▶ Source records:
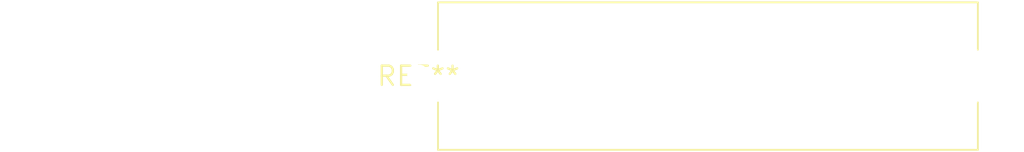
<source format=kicad_pcb>
(kicad_pcb (version 20240108) (generator pcbnew)

  (general
    (thickness 1.6)
  )

  (paper "A4")
  (layers
    (0 "F.Cu" signal)
    (31 "B.Cu" signal)
    (32 "B.Adhes" user "B.Adhesive")
    (33 "F.Adhes" user "F.Adhesive")
    (34 "B.Paste" user)
    (35 "F.Paste" user)
    (36 "B.SilkS" user "B.Silkscreen")
    (37 "F.SilkS" user "F.Silkscreen")
    (38 "B.Mask" user)
    (39 "F.Mask" user)
    (40 "Dwgs.User" user "User.Drawings")
    (41 "Cmts.User" user "User.Comments")
    (42 "Eco1.User" user "User.Eco1")
    (43 "Eco2.User" user "User.Eco2")
    (44 "Edge.Cuts" user)
    (45 "Margin" user)
    (46 "B.CrtYd" user "B.Courtyard")
    (47 "F.CrtYd" user "F.Courtyard")
    (48 "B.Fab" user)
    (49 "F.Fab" user)
    (50 "User.1" user)
    (51 "User.2" user)
    (52 "User.3" user)
    (53 "User.4" user)
    (54 "User.5" user)
    (55 "User.6" user)
    (56 "User.7" user)
    (57 "User.8" user)
    (58 "User.9" user)
  )

  (setup
    (pad_to_mask_clearance 0)
    (pcbplotparams
      (layerselection 0x00010fc_ffffffff)
      (plot_on_all_layers_selection 0x0000000_00000000)
      (disableapertmacros false)
      (usegerberextensions false)
      (usegerberattributes false)
      (usegerberadvancedattributes false)
      (creategerberjobfile false)
      (dashed_line_dash_ratio 12.000000)
      (dashed_line_gap_ratio 3.000000)
      (svgprecision 4)
      (plotframeref false)
      (viasonmask false)
      (mode 1)
      (useauxorigin false)
      (hpglpennumber 1)
      (hpglpenspeed 20)
      (hpglpendiameter 15.000000)
      (dxfpolygonmode false)
      (dxfimperialunits false)
      (dxfusepcbnewfont false)
      (psnegative false)
      (psa4output false)
      (plotreference false)
      (plotvalue false)
      (plotinvisibletext false)
      (sketchpadsonfab false)
      (subtractmaskfromsilk false)
      (outputformat 1)
      (mirror false)
      (drillshape 1)
      (scaleselection 1)
      (outputdirectory "")
    )
  )

  (net 0 "")

  (footprint "R_Axial_Shunt_L35.3mm_W9.5mm_PS25.40mm_P38.10mm" (layer "F.Cu") (at 0 0))

)

</source>
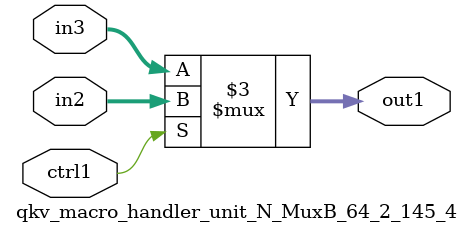
<source format=v>

`timescale 1ps / 1ps


module qkv_macro_handler_unit_N_MuxB_64_2_145_4( in3, in2, ctrl1, out1 );

    input [63:0] in3;
    input [63:0] in2;
    input ctrl1;
    output [63:0] out1;
    reg [63:0] out1;

    
    // rtl_process:qkv_macro_handler_unit_N_MuxB_64_2_145_4/qkv_macro_handler_unit_N_MuxB_64_2_145_4_thread_1
    always @*
      begin : qkv_macro_handler_unit_N_MuxB_64_2_145_4_thread_1
        case (ctrl1) 
          1'b1: 
            begin
              out1 = in2;
            end
          default: 
            begin
              out1 = in3;
            end
        endcase
      end

endmodule



</source>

▶ Job: Would you set down the listing exactly, omitting pictures?

▶ Response for this exercise:
<source format=kicad_pcb>
(kicad_pcb (version 20240108) (generator pcbnew)

  (general
    (thickness 1.6)
  )

  (paper "A4")
  (layers
    (0 "F.Cu" signal)
    (31 "B.Cu" signal)
    (32 "B.Adhes" user "B.Adhesive")
    (33 "F.Adhes" user "F.Adhesive")
    (34 "B.Paste" user)
    (35 "F.Paste" user)
    (36 "B.SilkS" user "B.Silkscreen")
    (37 "F.SilkS" user "F.Silkscreen")
    (38 "B.Mask" user)
    (39 "F.Mask" user)
    (40 "Dwgs.User" user "User.Drawings")
    (41 "Cmts.User" user "User.Comments")
    (42 "Eco1.User" user "User.Eco1")
    (43 "Eco2.User" user "User.Eco2")
    (44 "Edge.Cuts" user)
    (45 "Margin" user)
    (46 "B.CrtYd" user "B.Courtyard")
    (47 "F.CrtYd" user "F.Courtyard")
    (48 "B.Fab" user)
    (49 "F.Fab" user)
    (50 "User.1" user)
    (51 "User.2" user)
    (52 "User.3" user)
    (53 "User.4" user)
    (54 "User.5" user)
    (55 "User.6" user)
    (56 "User.7" user)
    (57 "User.8" user)
    (58 "User.9" user)
  )

  (setup
    (pad_to_mask_clearance 0)
    (pcbplotparams
      (layerselection 0x00010fc_ffffffff)
      (plot_on_all_layers_selection 0x0000000_00000000)
      (disableapertmacros false)
      (usegerberextensions false)
      (usegerberattributes false)
      (usegerberadvancedattributes false)
      (creategerberjobfile false)
      (dashed_line_dash_ratio 12.000000)
      (dashed_line_gap_ratio 3.000000)
      (svgprecision 4)
      (plotframeref false)
      (viasonmask false)
      (mode 1)
      (useauxorigin false)
      (hpglpennumber 1)
      (hpglpenspeed 20)
      (hpglpendiameter 15.000000)
      (dxfpolygonmode false)
      (dxfimperialunits false)
      (dxfusepcbnewfont false)
      (psnegative false)
      (psa4output false)
      (plotreference false)
      (plotvalue false)
      (plotinvisibletext false)
      (sketchpadsonfab false)
      (subtractmaskfromsilk false)
      (outputformat 1)
      (mirror false)
      (drillshape 1)
      (scaleselection 1)
      (outputdirectory "")
    )
  )

  (net 0 "")

  (footprint "R_Axial_Shunt_L35.3mm_W9.5mm_PS25.40mm_P38.10mm" (layer "F.Cu") (at 0 0))

)

</source>
<source format=v>

`timescale 1ps / 1ps


module qkv_macro_handler_unit_N_MuxB_64_2_145_4( in3, in2, ctrl1, out1 );

    input [63:0] in3;
    input [63:0] in2;
    input ctrl1;
    output [63:0] out1;
    reg [63:0] out1;

    
    // rtl_process:qkv_macro_handler_unit_N_MuxB_64_2_145_4/qkv_macro_handler_unit_N_MuxB_64_2_145_4_thread_1
    always @*
      begin : qkv_macro_handler_unit_N_MuxB_64_2_145_4_thread_1
        case (ctrl1) 
          1'b1: 
            begin
              out1 = in2;
            end
          default: 
            begin
              out1 = in3;
            end
        endcase
      end

endmodule



</source>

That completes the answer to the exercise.